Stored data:

----

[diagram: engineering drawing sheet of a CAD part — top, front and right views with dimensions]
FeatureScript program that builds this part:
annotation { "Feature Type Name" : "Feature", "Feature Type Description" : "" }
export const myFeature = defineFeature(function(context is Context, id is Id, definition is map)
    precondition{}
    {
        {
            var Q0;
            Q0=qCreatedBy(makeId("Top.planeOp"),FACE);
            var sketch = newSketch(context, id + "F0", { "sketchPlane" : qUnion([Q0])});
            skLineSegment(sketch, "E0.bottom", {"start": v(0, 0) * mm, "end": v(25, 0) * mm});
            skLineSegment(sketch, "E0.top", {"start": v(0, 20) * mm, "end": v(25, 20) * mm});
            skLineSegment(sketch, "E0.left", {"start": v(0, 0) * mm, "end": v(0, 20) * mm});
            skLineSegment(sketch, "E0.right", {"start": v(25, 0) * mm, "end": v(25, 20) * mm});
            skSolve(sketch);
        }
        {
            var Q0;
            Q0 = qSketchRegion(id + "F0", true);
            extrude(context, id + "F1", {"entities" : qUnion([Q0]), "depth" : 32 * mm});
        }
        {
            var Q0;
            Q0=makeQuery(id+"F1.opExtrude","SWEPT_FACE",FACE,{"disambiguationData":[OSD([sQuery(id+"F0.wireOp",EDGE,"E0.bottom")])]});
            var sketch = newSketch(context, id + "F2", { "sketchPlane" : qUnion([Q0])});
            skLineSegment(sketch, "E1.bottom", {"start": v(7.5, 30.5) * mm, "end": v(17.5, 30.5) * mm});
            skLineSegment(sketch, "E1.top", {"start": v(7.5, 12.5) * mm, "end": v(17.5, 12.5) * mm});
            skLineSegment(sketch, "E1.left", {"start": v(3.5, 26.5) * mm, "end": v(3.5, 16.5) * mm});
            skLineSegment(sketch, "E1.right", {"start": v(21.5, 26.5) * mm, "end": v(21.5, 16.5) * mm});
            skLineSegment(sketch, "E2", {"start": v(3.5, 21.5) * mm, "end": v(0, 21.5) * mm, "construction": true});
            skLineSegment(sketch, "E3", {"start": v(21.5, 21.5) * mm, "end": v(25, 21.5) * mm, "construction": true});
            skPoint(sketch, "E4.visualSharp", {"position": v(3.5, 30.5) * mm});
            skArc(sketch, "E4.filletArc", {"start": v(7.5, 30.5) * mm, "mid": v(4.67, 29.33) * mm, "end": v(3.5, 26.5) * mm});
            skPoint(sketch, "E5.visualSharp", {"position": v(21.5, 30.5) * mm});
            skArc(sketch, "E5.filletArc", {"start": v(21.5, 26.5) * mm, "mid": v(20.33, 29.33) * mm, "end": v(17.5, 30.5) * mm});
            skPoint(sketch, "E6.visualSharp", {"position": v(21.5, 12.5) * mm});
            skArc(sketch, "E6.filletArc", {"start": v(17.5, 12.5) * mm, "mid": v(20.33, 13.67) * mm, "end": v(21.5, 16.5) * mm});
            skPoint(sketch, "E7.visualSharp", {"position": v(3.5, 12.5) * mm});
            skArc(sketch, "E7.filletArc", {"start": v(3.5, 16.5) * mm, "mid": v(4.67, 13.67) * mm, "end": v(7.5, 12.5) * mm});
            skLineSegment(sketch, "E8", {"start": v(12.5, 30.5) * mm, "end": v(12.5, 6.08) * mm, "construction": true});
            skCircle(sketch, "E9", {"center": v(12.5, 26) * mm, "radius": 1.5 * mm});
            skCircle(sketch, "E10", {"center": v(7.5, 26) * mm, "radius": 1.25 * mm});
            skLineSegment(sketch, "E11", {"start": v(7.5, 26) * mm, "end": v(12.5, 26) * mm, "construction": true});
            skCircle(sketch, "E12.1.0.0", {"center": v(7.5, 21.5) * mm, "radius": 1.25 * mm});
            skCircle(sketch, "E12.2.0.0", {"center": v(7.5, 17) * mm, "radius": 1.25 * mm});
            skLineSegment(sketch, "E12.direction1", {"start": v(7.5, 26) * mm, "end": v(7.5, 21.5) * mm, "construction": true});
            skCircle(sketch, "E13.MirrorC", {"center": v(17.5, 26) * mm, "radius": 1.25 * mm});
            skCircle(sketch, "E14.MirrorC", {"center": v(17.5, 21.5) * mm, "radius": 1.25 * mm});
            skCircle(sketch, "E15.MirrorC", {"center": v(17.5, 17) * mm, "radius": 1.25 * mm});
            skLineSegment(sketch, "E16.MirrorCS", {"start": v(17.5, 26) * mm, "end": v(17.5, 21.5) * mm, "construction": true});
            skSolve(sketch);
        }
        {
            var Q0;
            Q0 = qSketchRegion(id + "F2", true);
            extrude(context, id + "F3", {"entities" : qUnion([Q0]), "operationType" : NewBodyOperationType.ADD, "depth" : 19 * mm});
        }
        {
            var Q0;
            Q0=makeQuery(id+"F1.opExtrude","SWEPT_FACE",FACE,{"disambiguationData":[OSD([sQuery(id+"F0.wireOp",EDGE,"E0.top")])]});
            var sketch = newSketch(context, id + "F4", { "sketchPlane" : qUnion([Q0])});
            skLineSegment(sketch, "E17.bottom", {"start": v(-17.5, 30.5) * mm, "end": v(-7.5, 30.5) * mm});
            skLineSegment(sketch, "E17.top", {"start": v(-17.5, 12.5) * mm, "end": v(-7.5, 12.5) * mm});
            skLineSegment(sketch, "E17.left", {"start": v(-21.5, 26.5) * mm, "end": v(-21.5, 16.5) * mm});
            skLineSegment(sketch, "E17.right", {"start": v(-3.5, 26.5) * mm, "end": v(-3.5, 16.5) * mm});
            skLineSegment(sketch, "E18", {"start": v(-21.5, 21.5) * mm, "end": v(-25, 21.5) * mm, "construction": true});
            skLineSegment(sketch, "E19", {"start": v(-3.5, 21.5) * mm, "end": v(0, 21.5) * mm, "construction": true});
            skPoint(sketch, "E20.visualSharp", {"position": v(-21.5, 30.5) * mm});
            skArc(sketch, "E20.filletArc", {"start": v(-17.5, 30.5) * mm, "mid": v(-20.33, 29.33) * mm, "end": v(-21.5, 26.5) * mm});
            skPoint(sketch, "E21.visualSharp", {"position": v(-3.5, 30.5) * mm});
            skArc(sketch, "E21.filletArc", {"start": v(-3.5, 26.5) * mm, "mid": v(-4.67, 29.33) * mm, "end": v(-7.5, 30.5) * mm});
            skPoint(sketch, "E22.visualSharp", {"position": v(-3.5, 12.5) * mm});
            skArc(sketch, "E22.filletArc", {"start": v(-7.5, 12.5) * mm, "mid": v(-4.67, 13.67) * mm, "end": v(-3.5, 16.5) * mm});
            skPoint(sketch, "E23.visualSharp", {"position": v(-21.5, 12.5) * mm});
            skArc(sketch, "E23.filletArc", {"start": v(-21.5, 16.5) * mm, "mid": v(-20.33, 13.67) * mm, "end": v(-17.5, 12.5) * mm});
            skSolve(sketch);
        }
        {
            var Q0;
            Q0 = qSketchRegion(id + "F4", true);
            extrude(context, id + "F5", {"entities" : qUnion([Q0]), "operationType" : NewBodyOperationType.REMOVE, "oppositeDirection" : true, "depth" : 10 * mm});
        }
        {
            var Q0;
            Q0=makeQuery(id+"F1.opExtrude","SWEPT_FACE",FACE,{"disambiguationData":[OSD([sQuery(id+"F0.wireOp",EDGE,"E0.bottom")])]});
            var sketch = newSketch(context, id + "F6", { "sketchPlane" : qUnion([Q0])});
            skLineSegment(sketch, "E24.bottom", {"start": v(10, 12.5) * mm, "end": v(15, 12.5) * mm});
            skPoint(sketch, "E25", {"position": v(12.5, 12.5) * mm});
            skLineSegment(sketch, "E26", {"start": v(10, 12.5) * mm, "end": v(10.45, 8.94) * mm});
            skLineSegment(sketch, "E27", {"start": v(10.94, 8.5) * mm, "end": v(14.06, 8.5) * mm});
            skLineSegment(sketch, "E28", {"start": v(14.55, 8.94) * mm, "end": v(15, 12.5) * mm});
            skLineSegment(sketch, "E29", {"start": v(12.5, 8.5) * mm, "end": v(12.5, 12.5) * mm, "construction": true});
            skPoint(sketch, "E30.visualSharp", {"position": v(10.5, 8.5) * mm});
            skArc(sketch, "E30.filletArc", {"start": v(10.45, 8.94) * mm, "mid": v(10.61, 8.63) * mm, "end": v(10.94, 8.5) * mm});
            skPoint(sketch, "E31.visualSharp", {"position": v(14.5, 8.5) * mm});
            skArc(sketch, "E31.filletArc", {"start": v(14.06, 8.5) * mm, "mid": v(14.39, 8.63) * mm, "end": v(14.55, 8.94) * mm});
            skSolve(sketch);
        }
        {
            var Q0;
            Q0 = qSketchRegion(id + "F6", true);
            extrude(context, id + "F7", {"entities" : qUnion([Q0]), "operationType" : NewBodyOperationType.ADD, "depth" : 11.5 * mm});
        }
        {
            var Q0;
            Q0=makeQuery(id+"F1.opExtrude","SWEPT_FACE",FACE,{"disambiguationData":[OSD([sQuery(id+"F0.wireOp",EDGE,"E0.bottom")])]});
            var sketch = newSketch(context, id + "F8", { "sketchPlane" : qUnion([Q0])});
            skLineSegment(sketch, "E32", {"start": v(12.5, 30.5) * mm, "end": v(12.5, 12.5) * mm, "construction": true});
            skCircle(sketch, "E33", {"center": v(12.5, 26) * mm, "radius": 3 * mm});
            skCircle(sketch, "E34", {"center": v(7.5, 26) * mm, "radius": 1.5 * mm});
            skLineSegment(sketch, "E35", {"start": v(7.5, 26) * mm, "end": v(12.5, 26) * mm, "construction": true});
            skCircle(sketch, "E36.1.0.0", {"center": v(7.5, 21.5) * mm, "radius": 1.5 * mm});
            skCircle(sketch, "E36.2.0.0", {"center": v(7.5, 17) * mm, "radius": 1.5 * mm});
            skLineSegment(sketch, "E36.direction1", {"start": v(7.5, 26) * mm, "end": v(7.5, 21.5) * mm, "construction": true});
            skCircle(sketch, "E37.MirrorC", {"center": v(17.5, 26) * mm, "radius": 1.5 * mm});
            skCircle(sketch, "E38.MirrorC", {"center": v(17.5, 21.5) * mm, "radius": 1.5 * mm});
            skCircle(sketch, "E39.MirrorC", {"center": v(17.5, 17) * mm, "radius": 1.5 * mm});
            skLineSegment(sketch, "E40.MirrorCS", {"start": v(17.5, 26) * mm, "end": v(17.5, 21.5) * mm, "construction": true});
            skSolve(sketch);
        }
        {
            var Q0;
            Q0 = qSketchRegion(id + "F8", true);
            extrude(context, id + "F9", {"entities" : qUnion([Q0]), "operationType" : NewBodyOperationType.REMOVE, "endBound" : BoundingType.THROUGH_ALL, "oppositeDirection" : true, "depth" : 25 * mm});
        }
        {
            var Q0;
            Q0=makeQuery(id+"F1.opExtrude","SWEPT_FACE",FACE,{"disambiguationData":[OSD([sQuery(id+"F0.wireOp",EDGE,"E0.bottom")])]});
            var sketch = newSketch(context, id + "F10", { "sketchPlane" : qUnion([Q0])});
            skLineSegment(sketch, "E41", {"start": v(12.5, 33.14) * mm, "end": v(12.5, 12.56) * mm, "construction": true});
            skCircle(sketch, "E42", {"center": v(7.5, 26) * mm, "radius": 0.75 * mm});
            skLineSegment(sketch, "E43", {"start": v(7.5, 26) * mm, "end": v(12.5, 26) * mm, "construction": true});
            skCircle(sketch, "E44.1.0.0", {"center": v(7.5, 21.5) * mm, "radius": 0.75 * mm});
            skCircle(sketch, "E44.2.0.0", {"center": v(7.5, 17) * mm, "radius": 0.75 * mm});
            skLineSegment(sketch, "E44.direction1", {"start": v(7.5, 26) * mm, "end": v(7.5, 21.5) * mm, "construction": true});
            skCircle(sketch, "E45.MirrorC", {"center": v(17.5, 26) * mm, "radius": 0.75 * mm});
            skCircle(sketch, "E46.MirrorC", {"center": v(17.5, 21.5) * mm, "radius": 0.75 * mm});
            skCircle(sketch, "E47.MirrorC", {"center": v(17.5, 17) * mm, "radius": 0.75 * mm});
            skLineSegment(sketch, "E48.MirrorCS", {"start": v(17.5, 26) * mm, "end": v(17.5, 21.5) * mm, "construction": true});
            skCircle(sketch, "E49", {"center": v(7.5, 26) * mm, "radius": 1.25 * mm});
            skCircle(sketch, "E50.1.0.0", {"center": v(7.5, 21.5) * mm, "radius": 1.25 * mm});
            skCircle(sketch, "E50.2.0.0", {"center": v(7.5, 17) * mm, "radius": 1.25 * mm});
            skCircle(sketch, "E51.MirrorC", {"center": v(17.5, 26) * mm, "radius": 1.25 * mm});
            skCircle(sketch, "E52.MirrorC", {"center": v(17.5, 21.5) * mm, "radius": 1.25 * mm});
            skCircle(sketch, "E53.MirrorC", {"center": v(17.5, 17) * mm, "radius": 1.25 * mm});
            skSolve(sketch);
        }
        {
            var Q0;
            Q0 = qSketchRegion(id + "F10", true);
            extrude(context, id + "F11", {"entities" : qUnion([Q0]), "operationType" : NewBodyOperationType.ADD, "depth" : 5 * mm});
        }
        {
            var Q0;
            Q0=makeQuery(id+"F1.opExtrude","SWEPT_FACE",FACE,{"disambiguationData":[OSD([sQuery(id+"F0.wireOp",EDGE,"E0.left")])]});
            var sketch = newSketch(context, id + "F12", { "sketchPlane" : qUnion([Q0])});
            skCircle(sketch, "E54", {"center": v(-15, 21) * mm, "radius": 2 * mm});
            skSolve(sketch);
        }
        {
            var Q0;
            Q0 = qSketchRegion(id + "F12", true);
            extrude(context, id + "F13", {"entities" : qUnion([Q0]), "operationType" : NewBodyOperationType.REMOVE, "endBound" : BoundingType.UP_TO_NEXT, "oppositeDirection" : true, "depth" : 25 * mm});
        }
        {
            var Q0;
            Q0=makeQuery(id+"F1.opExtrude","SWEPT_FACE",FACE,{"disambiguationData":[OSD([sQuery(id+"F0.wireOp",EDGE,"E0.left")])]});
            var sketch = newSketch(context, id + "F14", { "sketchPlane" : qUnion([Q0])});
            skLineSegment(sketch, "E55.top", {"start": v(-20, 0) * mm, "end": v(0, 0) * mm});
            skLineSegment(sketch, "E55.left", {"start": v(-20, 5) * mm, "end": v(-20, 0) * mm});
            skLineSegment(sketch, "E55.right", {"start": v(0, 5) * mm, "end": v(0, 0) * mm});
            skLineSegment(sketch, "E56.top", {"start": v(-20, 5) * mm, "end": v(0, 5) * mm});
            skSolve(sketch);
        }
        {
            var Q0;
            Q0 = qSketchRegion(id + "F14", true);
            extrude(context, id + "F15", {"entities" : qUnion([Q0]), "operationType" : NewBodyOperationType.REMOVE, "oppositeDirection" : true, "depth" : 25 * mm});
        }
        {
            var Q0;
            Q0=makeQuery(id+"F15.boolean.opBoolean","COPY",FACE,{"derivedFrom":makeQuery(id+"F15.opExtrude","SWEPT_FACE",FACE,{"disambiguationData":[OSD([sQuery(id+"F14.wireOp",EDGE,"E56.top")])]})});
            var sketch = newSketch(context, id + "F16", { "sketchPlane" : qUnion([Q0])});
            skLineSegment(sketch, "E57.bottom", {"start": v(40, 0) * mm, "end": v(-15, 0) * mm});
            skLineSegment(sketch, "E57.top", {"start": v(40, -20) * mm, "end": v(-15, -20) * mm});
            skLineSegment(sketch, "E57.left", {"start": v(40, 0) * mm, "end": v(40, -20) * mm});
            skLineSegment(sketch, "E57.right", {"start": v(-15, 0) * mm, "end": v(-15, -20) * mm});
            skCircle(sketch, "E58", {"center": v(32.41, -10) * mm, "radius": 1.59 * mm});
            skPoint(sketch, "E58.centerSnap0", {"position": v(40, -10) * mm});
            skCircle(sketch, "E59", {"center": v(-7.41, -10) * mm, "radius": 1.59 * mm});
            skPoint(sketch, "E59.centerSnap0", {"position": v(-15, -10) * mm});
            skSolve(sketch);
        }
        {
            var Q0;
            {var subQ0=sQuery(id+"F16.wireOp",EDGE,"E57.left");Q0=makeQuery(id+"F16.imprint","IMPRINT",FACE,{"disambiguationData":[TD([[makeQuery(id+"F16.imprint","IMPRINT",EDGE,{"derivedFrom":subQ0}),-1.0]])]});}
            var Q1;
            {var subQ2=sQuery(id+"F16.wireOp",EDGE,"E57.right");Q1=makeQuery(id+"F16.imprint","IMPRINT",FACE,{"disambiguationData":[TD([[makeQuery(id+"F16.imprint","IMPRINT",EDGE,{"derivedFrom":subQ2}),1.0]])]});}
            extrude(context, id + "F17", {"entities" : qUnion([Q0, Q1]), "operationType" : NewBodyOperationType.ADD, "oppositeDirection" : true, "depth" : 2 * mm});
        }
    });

----

> _PROBLEM REQUIREMENTS_:
Copy out every line from the very first one down through the line containing "export const myFeature", including both.

> _TASK SOLUTION_:
[diagram: engineering drawing sheet of a CAD part — top, front and right views with dimensions]
FeatureScript program that builds this part:
annotation { "Feature Type Name" : "Feature", "Feature Type Description" : "" }
export const myFeature = defineFeature(function(context is Context, id is Id, definition is map)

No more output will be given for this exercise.